I’m always writing. You hate it sometimes, it robs us of more time we could use to sneak away into the abyss of our intertwined hearts. But lately, I love that you don’t mind anymore. I’m pretty sure you’d never read any of the stuff I write.
I could scream every word known to man but nothing can ever compete with the fact that ‘YOU’ frightens me. I need to understand why when I hold you, I become weak at the taste of what we could create together. My heart strains to taste the beauty that my ears are treated to whenever you whisper. My inner being is burned out at your altar of selflessness, I’m as sold out to you as a lamb ready for sacrifice. But you still see through it all and choose to hold onto me like I’m the anchor your mama told you to never let go of.
I remember not so long ago, someone I knew then, loved me like as if I had a bounty on my head that I didn’t know of. Trying to make me feel small any chance they got.
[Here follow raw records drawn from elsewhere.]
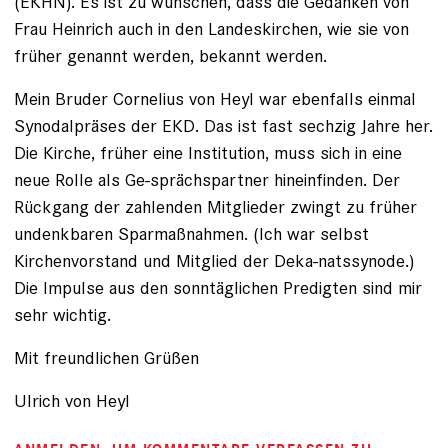
(EKHN). Es ist zu wünschen, dass die Gedanken von
Frau Heinrich auch in den Landeskirchen, wie sie von
früher genannt werden, bekannt werden.
Mein Bruder Cornelius von Heyl war ebenfalls einmal
Synodalpräses der EKD. Das ist fast sechzig Jahre her.
Die Kirche, früher eine Institution, muss sich in eine
neue Rolle als Ge-sprächspartner hineinfinden. Der
Rückgang der zahlenden Mitglieder zwingt zu früher
undenkbaren Sparmaßnahmen. (Ich war selbst
Kirchenvorstand und Mitglied der Deka-natssynode.)
Die Impulse aus den sonntäglichen Predigten sind mir
sehr wichtig.
Mit freundlichen Grüßen
Ulrich von Heyl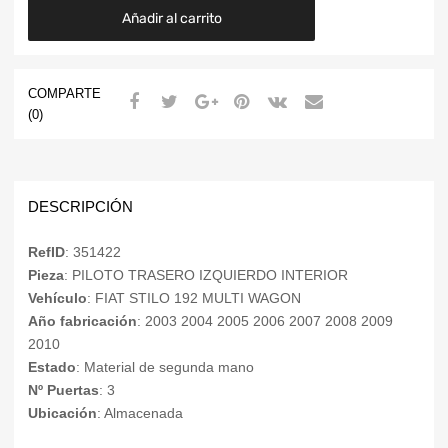
Añadir al carrito
COMPARTE
(0)
DESCRIPCIÓN
RefID
: 351422
Pieza
: PILOTO TRASERO IZQUIERDO INTERIOR
Vehículo
: FIAT STILO 192 MULTI WAGON
Año fabricación
: 2003 2004 2005 2006 2007 2008 2009
2010
Estado
: Material de segunda mano
Nº Puertas
: 3
Ubicación
: Almacenada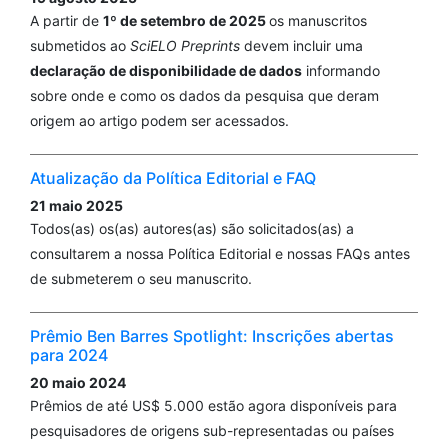
A partir de
1º de setembro de 2025
os manuscritos
submetidos ao
SciELO Preprints
devem incluir uma
declaração de disponibilidade de dados
informando
sobre onde e como os dados da pesquisa que deram
origem ao artigo podem ser acessados.
Atualização da Política Editorial e FAQ
21 maio 2025
Todos(as) os(as) autores(as) são solicitados(as) a
consultarem a nossa Política Editorial e nossas FAQs antes
de submeterem o seu manuscrito.
Prêmio Ben Barres Spotlight: Inscrições abertas
para 2024
20 maio 2024
Prêmios de até US$ 5.000 estão agora disponíveis para
pesquisadores de origens sub-representadas ou países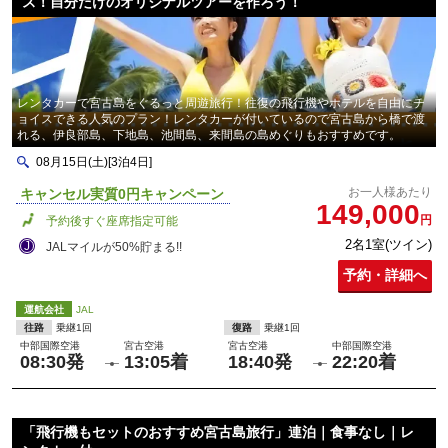
ス！自分だけのオリジナルツアーを作ろう！
レンタカーで宮古島をぐるっと周遊旅行！往復の飛行機やホテルを自由にチ
ョイスできる人気のプラン！レンタカーが付いているので宮古島から橋で渡
れる、伊良部島、下地島、池間島、来間島の島めぐりもおすすめです。
08月15日(土)[3泊4日]
お一人様あたり
キャンセル実質0円キャンペーン
149,000
円
予約後すぐ座席指定可能
2名1室(ツイン)
JALマイルが50%貯まる!!
予約・詳細へ
運航会社
JAL
往路
乗継1回
復路
乗継1回
中部国際空港
宮古空港
宮古空港
中部国際空港
08:30発
13:05着
18:40発
22:20着
「飛行機もセットのおすすめ宮古島旅行」連泊｜食事なし｜レ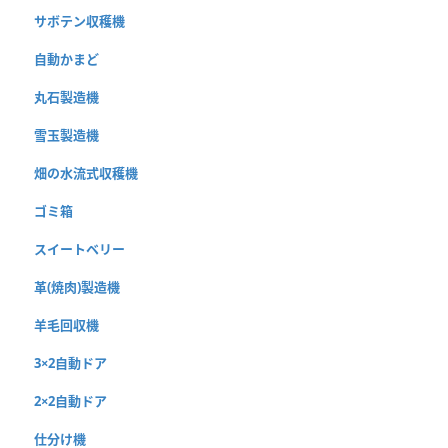
サボテン収穫機
自動かまど
丸石製造機
雪玉製造機
畑の水流式収穫機
ゴミ箱
スイートベリー
革(焼肉)製造機
羊毛回収機
3×2自動ドア
2×2自動ドア
仕分け機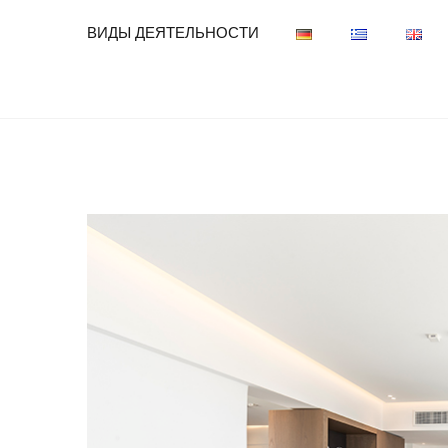
ВИДЫ ДЕЯТЕЛЬНОСТИ
View
Larger
Image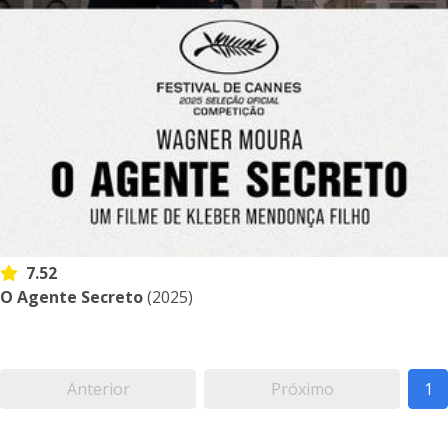
7.52
O Agente Secreto
(2025)
Anterior
Próximo
1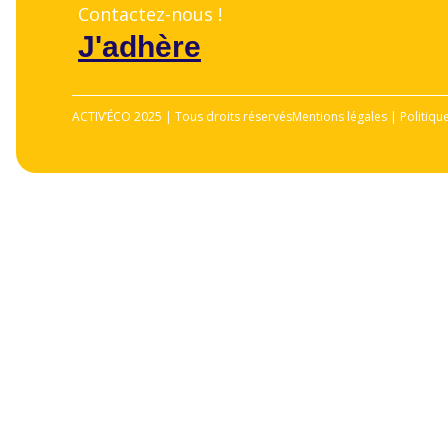
Contactez-nous !
J'adhère
ACTIV’ÉCO 2025 | Tous droits réservés
Mentions légales | Politiqu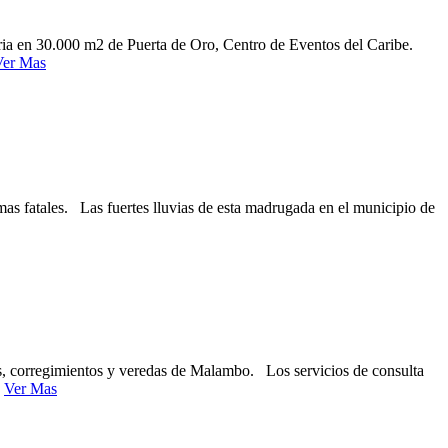
aria en 30.000 m2 de Puerta de Oro, Centro de Eventos del Caribe.
Ver Mas
mas fatales. Las fuertes lluvias de esta madrugada en el municipio de
s, corregimientos y veredas de Malambo. Los servicios de consulta
a
Ver Mas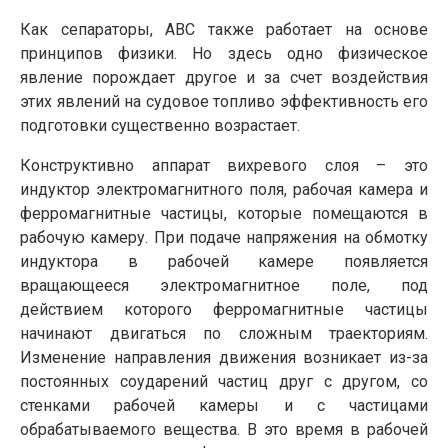
Как сепараторы, АВС также работает на основе
принципов физики. Но здесь одно физическое
явление порождает другое и за счет воздействия
этих явлений на судовое топливо эффективность его
подготовки существенно возрастает.
Конструктивно аппарат вихревого слоя – это
индуктор электромагнитного поля, рабочая камера и
ферромагнитные частицы, которые помещаются в
рабочую камеру. При подаче напряжения на обмотку
индуктора в рабочей камере появляется
вращающееся электромагнитное поле, под
действием которого ферромагнитные частицы
начинают двигаться по сложным траекториям.
Изменение направления движения возникает из-за
постоянных соударений частиц друг с другом, со
стенками рабочей камеры и с частицами
обрабатываемого вещества. В это время в рабочей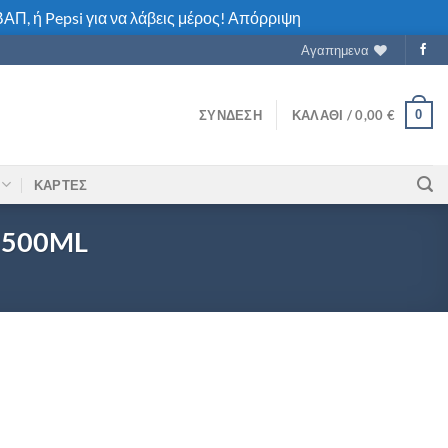
ΑΠ, ή Pepsi για να λάβεις μέρος!
Απόρριψη
Αγαπημενα
0
ΣΎΝΔΕΣΗ
ΚΑΛΆΘΙ /
0,00
€
ΚΑΡΤΕΣ
 500ML
TA MANGO 500ML ποσότητα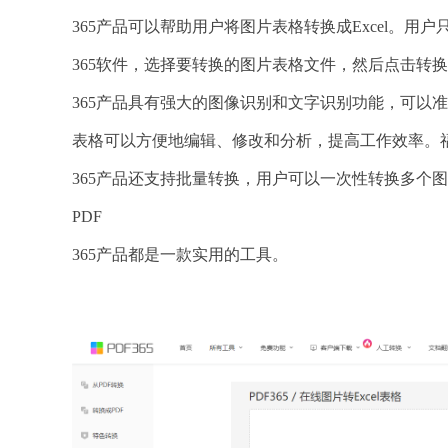
365产品可以帮助用户将图片表格转换成Excel。用户
365软件，选择要转换的图片表格文件，然后点击转
365产品具有强大的图像识别和文字识别功能，可以准确
表格可以方便地编辑、修改和分析，提高工作效率。福
365产品还支持批量转换，用户可以一次性转换多个
PDF
365产品都是一款实用的工具。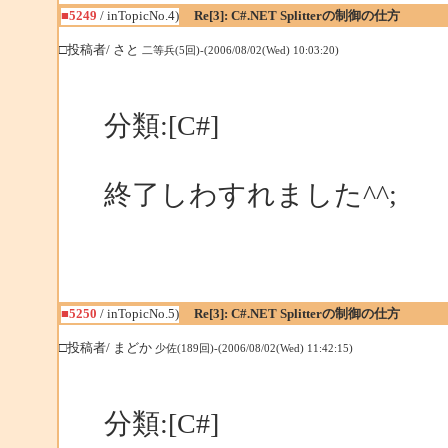
■5249
/ inTopicNo.4)
Re[3]: C#.NET Splitterの制御の仕方
□投稿者/ さと
二等兵(5回)-(2006/08/02(Wed) 10:03:20)
分類:[C#]
終了しわすれました^^;
■5250
/ inTopicNo.5)
Re[3]: C#.NET Splitterの制御の仕方
□投稿者/ まどか
少佐(189回)-(2006/08/02(Wed) 11:42:15)
分類:[C#]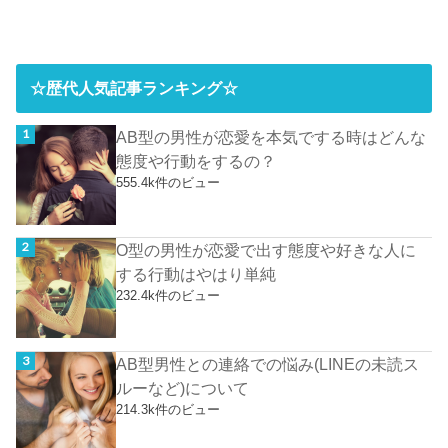
☆歴代人気記事ランキング☆
AB型の男性が恋愛を本気でする時はどんな
態度や行動をするの？
555.4k件のビュー
O型の男性が恋愛で出す態度や好きな人に
する行動はやはり単純
232.4k件のビュー
AB型男性との連絡での悩み(LINEの未読ス
ルーなど)について
214.3k件のビュー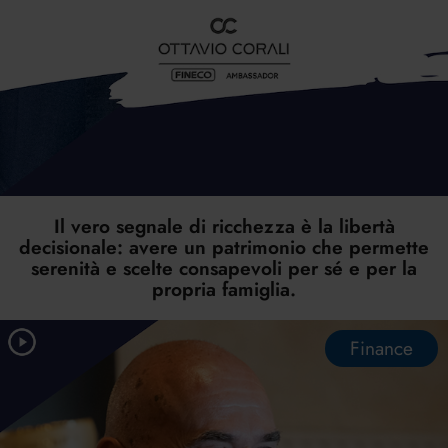
Il vero segnale di ricchezza è la libertà
decisionale: avere un patrimonio che permette
serenità e scelte consapevoli per sé e per la
propria famiglia.
Finance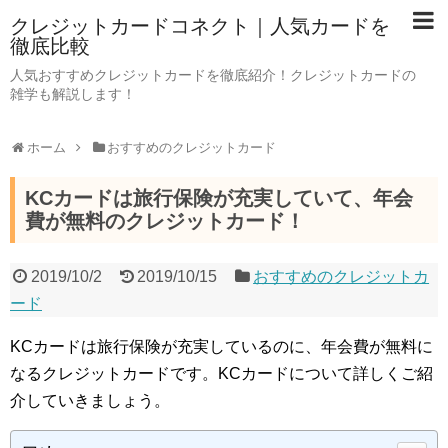
クレジットカードコネクト｜人気カードを
徹底比較
人気おすすめクレジットカードを徹底紹介！クレジットカードの
雑学も解説します！
ホーム
おすすめのクレジットカード
KCカードは旅行保険が充実していて、年会
費が無料のクレジットカード！
2019/10/2
2019/10/15
おすすめのクレジットカ
ード
KCカードは旅行保険が充実しているのに、年会費が無料に
なるクレジットカードです。KCカードについて詳しくご紹
介していきましょう。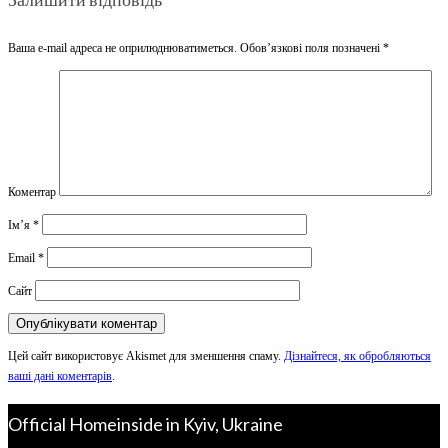
Ваша e-mail адреса не оприлюднюватиметься.
Обов’язкові поля позначені
*
Коментар
Ім’я
*
Email
*
Сайт
Цей сайт використовує Akismet для зменшення спаму.
Дізнайтеся, як обробляються
ваші дані коментарів
.
Official Homeinside in Kyiv, Ukraine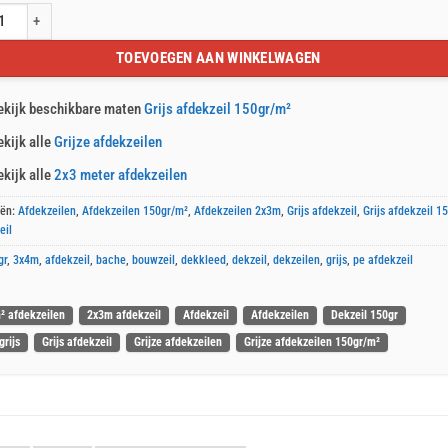
dekzeil 2x3m 150gr/m² aantal
TOEVOEGEN AAN WINKELWAGEN
ekijk beschikbare maten
Grijs afdekzeil 150gr/m²
ekijk alle
Grijze afdekzeilen
ekijk alle
2x3 meter afdekzeilen
eën:
Afdekzeilen
,
Afdekzeilen 150gr/m²
,
Afdekzeilen 2x3m
,
Grijs afdekzeil
,
Grijs afdekzeil 1
eil
gr
,
3x4m
,
afdekzeil
,
bache
,
bouwzeil
,
dekkleed
,
dekzeil
,
dekzeilen
,
grijs
,
pe afdekzeil
² afdekzeilen
2x3m afdekzeil
Afdekzeil
Afdekzeilen
Dekzeil 150gr
grijs
Grijs afdekzeil
Grijze afdekzeilen
Grijze afdekzeilen 150gr/m²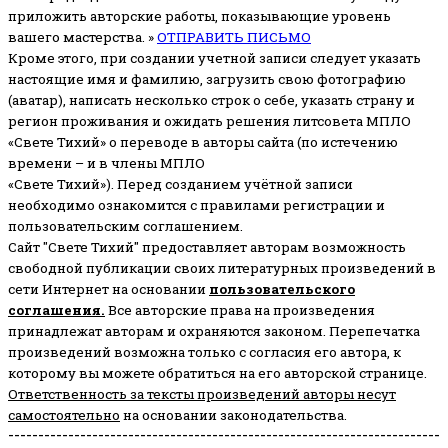
приложить авторские работы, показывающие уровень
вашего мастерства. »
ОТПРАВИТЬ ПИСЬМО
Кроме этого, при создании учетной записи следует указать
настоящие имя и фамилию, загрузить свою фотографию
(аватар), написать несколько строк о себе, указать страну и
регион проживания и ожидать решения литсовета МПЛО
«Свете Тихий» о переводе в авторы сайта (по истечению
времени – и в члены МПЛО
«Свете Тихий»). Перед созданием учётной записи
необходимо ознакомится с правилами регистрации и
пользовательским соглашением.
Сайт "Свете Тихий" предоставляет авторам возможность
свободной публикации своих литературных произведений в
сети Интернет на основании
пользовательского
соглашени
я
.
Все авторские права на произведения
принадлежат авторам и охраняются законом.
Перепечатка
произведений возможна только с согласия его автора, к
которому вы можете обратиться на его авторской странице.
Ответственность за тексты произведений авторы несут
самостоятельно
на основании законодательства.
------------------------------------------------------------------------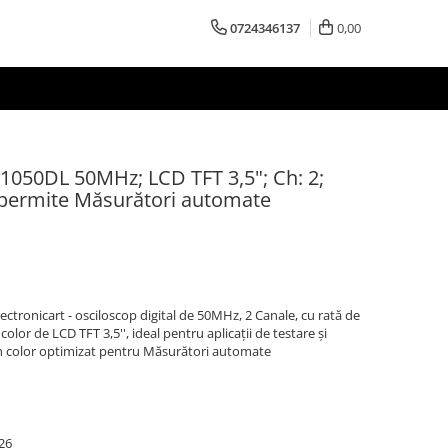
0724346137
0,00
D1050DL 50MHz; LCD TFT 3,5"; Ch: 2;
 permite Măsurători automate
tronicart - osciloscop digital de 50MHz, 2 Canale, cu rată de
lor de LCD TFT 3,5'', ideal pentru aplicații de testare și
 color optimizat pentru Măsurători automate
26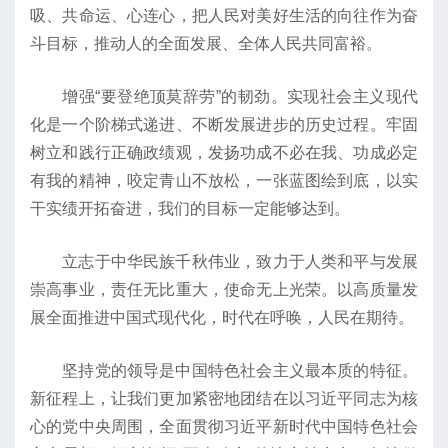
吸、共命运、心连心，把人民对美好生活的向往作为奋
斗目标，推动人的全面发展、全体人民共同富裕。
增强“要登绝顶莫辞劳”的韧劲。实现社会主义现代
化是一个阶梯式递进、不断发展进步的历史过程。牢固
树立和践行正确政绩观，发扬功成不必在我、功成必定
有我的精神，咬定青山不放松，一张蓝图绘到底，以实
干实绩开拓奋进，我们的目标一定能够达到。
立志于中华民族千秋伟业，致力于人类和平与发展
崇高事业，责任无比重大，使命无上光荣。以高质量发
展全面推进中国式现代化，时代在呼唤，人民在期待。
坚持党的领导是中国特色社会主义最本质的特征。
新征程上，让我们更加紧密地团结在以习近平同志为核
心的党中央周围，全面贯彻习近平新时代中国特色社会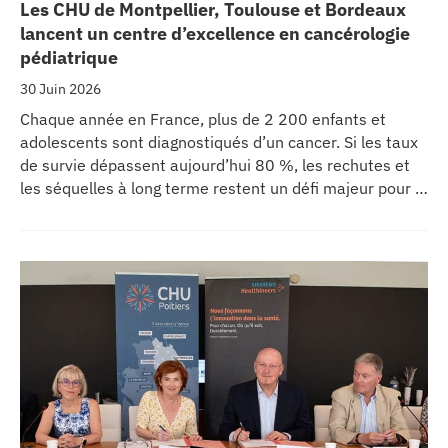
Les CHU de Montpellier, Toulouse et Bordeaux
lancent un centre d’excellence en cancérologie
pédiatrique
30 Juin 2026
Chaque année en France, plus de 2 200 enfants et
adolescents sont diagnostiqués d’un cancer. Si les taux
de survie dépassent aujourd’hui 80 %, les rechutes et
les séquelles à long terme restent un défi majeur pour la
recherche médicale. Dans ce contexte, les CHU de
Montpellier, Toulouse et Bordeaux, aux côtés de
l’Oncopole Claudius Regaud et de leurs partenaires,
lancent CIRCLE, un centre de recherche d’excellence
dédié aux cancers pédiatriques.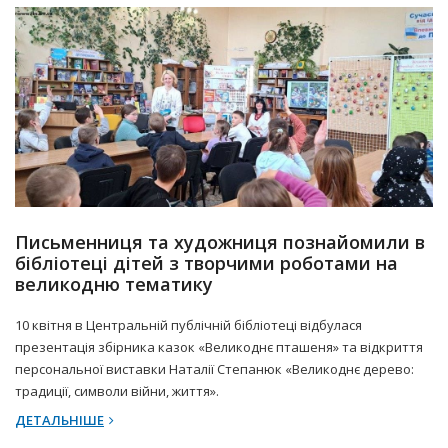
10 Квітня 2025 р.
Прес-центр
Письменниця та художниця познайомили в
бібліотеці дітей з творчими роботами на
великодню тематику
10 квітня в Центральній публічній бібліотеці відбулася
презентація збірника казок «Великоднє пташеня» та відкриття
персональної виставки Наталії Степанюк «Великоднє дерево:
традиції, символи війни, життя».
ДЕТАЛЬНІШЕ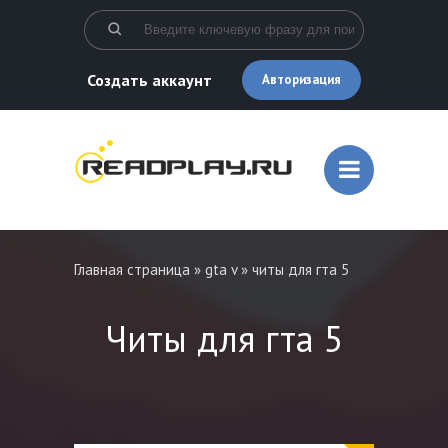
Создать аккаунт
Авторизация
Главная страница
»
gta v
» читы для гта 5
Читы для гта 5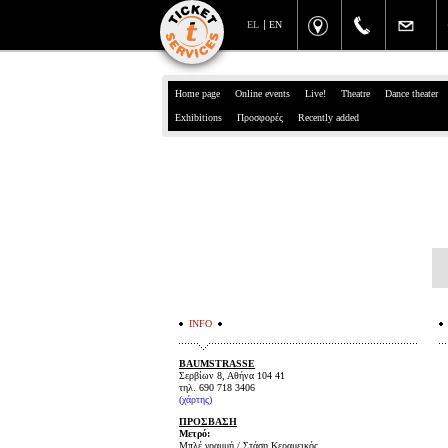
EL
EN
Home page
Online events
Live!
Theatre
Dance theater
Exhibitions
Προσφορές
Recently added
INFO
BAUMSTRASSE
Σερβίων 8, Αθήνα 104 41
τηλ.
690 718 3406
(χάρτης)
ΠΡΟΣΒΑΣΗ
Μετρό:
Μπλέ γραμμή / Στάση Κεραμεικός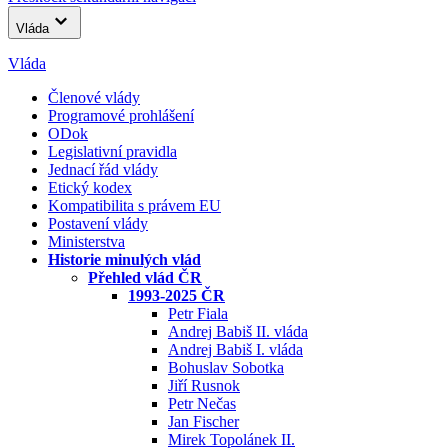
Vláda
Vláda
Členové vlády
Programové prohlášení
ODok
Legislativní pravidla
Jednací řád vlády
Etický kodex
Kompatibilita s právem EU
Postavení vlády
Ministerstva
Historie minulých vlád
Přehled vlád ČR
1993-2025 ČR
Petr Fiala
Andrej Babiš II. vláda
Andrej Babiš I. vláda
Bohuslav Sobotka
Jiří Rusnok
Petr Nečas
Jan Fischer
Mirek Topolánek II.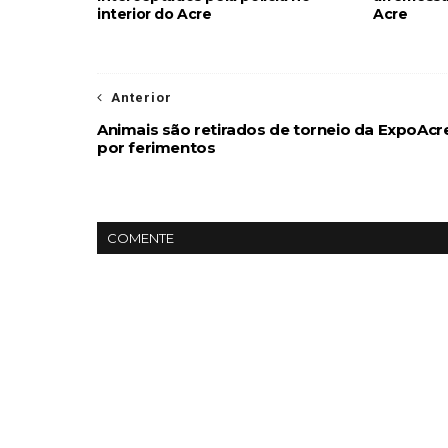
interior do Acre
Acre
Anterior
Animais são retirados de torneio da ExpoAcr
por ferimentos
COMENTE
But you, you smile at me with your beautiful and watery eyes every night, kiss away all my scars past.
Last night you, you held my hand and gaze. For a minute I thought you were really going to walk out on me. I shouldn’t have written about us and published the stories for the whole world to see (I thought you’d never know anyway). Then you surprised me, by reciting my letters one by one. It was so beautiful to watch you break down, laugh and shake from all the pleasure you got from watching my very stunned self.
If this isn’t love, I don’t know what is.